REQUIREMENT
Your answer should consist of every line in the records that holds "Checkpoint".

◆ ◆ ◆ ◆ ◆ ◆ ◆

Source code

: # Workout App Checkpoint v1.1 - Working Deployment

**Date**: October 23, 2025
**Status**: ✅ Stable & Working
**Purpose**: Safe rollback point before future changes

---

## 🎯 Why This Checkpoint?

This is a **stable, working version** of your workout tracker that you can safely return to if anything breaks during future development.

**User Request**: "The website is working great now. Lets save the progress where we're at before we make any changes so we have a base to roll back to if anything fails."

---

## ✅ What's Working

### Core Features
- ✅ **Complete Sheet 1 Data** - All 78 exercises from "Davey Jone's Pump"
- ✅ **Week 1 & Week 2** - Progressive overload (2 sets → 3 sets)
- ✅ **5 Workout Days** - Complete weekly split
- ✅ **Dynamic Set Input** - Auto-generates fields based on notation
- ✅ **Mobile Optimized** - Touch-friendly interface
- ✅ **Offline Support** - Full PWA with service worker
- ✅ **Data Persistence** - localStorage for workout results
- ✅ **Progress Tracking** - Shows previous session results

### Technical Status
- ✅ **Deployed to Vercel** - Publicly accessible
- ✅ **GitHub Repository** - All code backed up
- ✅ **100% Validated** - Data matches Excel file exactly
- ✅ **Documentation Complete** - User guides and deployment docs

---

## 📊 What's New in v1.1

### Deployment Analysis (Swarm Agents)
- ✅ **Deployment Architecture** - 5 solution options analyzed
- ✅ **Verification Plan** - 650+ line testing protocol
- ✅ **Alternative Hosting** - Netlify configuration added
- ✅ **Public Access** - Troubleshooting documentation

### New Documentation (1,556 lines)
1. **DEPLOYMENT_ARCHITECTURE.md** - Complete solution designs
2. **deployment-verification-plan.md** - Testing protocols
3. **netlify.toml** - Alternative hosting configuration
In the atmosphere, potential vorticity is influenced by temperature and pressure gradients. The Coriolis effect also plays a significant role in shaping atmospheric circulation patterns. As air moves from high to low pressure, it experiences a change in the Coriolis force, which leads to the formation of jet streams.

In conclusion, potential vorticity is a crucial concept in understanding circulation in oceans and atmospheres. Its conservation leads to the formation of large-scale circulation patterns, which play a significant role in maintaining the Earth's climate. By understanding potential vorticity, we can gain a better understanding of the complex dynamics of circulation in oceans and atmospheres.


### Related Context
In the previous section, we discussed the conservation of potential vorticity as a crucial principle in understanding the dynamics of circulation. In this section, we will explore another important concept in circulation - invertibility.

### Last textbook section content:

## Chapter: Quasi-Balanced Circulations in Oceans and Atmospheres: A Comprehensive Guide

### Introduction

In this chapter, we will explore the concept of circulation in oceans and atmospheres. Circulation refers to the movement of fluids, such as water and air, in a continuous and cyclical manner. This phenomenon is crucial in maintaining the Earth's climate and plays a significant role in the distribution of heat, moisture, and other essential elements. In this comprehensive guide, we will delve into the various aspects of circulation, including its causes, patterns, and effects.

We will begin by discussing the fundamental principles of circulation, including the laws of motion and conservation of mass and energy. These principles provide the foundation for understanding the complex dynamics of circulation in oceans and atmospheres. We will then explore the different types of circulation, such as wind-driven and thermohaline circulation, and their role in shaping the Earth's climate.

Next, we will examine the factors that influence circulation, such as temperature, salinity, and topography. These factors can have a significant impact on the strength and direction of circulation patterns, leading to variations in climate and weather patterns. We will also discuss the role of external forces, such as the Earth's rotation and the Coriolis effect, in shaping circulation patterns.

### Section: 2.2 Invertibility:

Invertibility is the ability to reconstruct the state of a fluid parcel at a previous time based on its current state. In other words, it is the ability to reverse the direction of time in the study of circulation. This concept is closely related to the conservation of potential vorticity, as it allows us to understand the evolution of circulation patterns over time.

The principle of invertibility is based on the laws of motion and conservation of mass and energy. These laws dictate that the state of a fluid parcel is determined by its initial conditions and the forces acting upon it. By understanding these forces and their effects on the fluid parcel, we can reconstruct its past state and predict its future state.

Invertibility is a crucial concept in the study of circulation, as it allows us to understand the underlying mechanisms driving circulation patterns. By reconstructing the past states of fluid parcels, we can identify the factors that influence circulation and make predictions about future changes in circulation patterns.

◆ ◆ ◆ ◆ ◆ ◆ ◆

SOLUTION TO THE PROBLEM
: # Workout App Checkpoint v1.1 - Working Deployment
## 🎯 Why This Checkpoint?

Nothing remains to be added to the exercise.